[Part of a data file]
....................

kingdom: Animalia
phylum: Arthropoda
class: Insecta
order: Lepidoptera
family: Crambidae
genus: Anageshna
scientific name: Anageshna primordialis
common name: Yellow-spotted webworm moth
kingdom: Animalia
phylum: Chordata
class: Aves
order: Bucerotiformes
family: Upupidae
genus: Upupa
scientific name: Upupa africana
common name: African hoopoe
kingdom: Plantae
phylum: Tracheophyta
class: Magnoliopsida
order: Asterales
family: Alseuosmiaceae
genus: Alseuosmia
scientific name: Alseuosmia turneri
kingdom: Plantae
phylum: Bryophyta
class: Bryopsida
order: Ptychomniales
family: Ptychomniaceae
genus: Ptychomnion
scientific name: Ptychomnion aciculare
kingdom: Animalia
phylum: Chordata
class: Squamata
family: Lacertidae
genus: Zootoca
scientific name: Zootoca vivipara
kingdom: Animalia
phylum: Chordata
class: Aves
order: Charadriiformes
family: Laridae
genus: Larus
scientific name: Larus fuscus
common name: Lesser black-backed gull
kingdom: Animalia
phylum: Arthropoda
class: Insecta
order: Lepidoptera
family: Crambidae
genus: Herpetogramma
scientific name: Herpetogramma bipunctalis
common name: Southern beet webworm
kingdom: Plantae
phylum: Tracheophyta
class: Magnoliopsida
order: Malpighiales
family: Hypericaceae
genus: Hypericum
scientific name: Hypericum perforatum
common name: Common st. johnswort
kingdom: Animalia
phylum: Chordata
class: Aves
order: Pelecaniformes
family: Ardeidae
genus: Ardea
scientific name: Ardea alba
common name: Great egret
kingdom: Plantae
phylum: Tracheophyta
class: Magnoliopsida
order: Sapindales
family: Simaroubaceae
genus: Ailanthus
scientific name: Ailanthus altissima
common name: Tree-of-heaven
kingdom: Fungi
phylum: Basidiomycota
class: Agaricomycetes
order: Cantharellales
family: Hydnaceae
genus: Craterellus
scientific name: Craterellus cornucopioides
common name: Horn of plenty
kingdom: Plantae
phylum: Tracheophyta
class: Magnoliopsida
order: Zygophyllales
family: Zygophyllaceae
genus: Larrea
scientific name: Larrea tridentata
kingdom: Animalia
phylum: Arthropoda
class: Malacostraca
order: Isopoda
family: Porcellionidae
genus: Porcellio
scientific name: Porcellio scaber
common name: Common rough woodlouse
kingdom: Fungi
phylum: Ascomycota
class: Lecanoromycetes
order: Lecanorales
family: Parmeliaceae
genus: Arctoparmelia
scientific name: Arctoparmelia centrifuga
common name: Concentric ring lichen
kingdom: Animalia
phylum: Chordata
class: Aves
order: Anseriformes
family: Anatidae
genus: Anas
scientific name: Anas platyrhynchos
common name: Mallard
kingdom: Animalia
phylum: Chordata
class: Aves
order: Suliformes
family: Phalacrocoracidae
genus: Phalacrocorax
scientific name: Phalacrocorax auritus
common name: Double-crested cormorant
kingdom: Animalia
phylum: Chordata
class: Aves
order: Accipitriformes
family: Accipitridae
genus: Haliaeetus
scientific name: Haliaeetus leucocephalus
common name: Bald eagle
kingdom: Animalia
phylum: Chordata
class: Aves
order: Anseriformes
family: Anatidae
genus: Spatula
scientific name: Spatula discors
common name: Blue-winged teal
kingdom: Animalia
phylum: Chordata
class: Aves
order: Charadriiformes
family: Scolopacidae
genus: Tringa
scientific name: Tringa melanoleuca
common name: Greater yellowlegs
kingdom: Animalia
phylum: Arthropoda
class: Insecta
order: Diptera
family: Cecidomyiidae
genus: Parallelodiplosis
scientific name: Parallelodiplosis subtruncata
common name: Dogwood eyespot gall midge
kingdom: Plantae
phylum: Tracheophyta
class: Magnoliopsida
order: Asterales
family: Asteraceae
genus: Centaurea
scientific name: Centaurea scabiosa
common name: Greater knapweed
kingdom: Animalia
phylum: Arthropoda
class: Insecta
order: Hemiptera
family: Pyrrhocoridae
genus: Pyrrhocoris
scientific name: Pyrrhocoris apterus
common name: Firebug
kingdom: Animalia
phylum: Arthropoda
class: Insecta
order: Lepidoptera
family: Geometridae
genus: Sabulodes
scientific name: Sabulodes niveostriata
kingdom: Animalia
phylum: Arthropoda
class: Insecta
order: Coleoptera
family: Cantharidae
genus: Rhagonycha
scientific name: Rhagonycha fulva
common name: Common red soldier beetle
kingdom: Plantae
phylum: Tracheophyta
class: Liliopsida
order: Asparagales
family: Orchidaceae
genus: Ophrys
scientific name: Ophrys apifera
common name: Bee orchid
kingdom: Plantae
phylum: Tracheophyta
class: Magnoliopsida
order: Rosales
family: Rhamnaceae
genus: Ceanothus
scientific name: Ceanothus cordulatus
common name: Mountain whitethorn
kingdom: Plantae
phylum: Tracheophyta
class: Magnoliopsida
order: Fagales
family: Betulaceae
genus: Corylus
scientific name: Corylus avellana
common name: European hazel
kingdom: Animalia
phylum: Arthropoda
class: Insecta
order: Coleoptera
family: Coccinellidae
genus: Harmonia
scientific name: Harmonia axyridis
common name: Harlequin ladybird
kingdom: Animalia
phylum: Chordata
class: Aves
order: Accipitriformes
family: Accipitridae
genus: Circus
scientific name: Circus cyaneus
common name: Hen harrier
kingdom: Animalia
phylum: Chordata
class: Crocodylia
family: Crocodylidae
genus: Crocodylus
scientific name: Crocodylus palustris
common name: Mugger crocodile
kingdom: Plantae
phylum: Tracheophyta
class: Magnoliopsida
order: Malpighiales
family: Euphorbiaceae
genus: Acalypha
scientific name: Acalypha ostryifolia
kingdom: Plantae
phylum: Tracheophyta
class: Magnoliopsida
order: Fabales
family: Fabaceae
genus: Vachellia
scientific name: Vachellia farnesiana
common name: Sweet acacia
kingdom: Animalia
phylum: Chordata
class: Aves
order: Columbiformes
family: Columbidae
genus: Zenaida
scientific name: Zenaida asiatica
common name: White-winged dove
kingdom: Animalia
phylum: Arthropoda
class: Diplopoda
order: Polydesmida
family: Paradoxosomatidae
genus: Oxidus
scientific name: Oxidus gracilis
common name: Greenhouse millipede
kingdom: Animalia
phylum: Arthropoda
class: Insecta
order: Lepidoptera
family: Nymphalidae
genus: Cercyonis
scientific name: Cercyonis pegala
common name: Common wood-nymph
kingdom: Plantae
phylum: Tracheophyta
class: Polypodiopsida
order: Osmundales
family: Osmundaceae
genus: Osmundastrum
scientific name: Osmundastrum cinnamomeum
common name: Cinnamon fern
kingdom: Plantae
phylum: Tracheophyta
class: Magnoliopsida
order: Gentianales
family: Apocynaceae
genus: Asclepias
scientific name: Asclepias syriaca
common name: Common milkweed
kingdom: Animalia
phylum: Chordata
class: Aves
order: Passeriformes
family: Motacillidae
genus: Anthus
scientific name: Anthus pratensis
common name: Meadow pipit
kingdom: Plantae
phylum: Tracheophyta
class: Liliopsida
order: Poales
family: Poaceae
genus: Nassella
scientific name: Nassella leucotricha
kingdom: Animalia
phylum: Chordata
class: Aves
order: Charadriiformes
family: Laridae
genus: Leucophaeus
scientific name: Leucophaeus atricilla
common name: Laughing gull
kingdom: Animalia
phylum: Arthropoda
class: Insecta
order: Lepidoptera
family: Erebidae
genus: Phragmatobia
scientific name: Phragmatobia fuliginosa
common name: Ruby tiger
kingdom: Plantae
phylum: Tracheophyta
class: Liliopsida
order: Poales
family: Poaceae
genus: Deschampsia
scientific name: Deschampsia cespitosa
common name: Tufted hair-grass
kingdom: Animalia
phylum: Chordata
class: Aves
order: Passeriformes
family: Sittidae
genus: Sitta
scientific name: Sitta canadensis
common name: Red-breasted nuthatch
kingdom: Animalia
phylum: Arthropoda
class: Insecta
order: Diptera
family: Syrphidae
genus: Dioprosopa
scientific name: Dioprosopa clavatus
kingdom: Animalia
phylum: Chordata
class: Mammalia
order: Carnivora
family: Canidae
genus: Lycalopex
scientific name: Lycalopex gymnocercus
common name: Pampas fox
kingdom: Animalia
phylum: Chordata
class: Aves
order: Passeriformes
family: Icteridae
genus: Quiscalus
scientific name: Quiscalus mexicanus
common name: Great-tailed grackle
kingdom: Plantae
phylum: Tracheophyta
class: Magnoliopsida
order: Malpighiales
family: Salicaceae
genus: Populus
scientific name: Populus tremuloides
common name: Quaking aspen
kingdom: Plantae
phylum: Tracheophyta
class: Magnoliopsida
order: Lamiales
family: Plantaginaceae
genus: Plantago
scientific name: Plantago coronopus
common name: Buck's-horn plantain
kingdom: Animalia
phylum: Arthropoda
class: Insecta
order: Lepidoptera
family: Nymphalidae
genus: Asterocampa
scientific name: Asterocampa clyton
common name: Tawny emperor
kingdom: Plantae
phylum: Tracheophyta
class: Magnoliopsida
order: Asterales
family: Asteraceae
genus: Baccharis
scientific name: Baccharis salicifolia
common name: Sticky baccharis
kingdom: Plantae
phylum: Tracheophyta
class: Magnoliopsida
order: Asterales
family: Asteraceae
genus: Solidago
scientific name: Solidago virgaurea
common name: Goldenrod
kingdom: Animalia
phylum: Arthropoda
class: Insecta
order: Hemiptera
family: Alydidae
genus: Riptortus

....................

= Task =
Put the section of the data that opens with the line containing "common name: Laughing gull" and closes with the line containing "family: Icteridae" into a JSON list of strings, one string per line and both end lines included. Leave out any blank lines.

= Result below =
[
  "common name: Laughing gull",
  "kingdom: Animalia",
  "phylum: Arthropoda",
  "class: Insecta",
  "order: Lepidoptera",
  "family: Erebidae",
  "genus: Phragmatobia",
  "scientific name: Phragmatobia fuliginosa",
  "common name: Ruby tiger",
  "kingdom: Plantae",
  "phylum: Tracheophyta",
  "class: Liliopsida",
  "order: Poales",
  "family: Poaceae",
  "genus: Deschampsia",
  "scientific name: Deschampsia cespitosa",
  "common name: Tufted hair-grass",
  "kingdom: Animalia",
  "phylum: Chordata",
  "class: Aves",
  "order: Passeriformes",
  "family: Sittidae",
  "genus: Sitta",
  "scientific name: Sitta canadensis",
  "common name: Red-breasted nuthatch",
  "kingdom: Animalia",
  "phylum: Arthropoda",
  "class: Insecta",
  "order: Diptera",
  "family: Syrphidae",
  "genus: Dioprosopa",
  "scientific name: Dioprosopa clavatus",
  "kingdom: Animalia",
  "phylum: Chordata",
  "class: Mammalia",
  "order: Carnivora",
  "family: Canidae",
  "genus: Lycalopex",
  "scientific name: Lycalopex gymnocercus",
  "common name: Pampas fox",
  "kingdom: Animalia",
  "phylum: Chordata",
  "class: Aves",
  "order: Passeriformes",
  "family: Icteridae"
]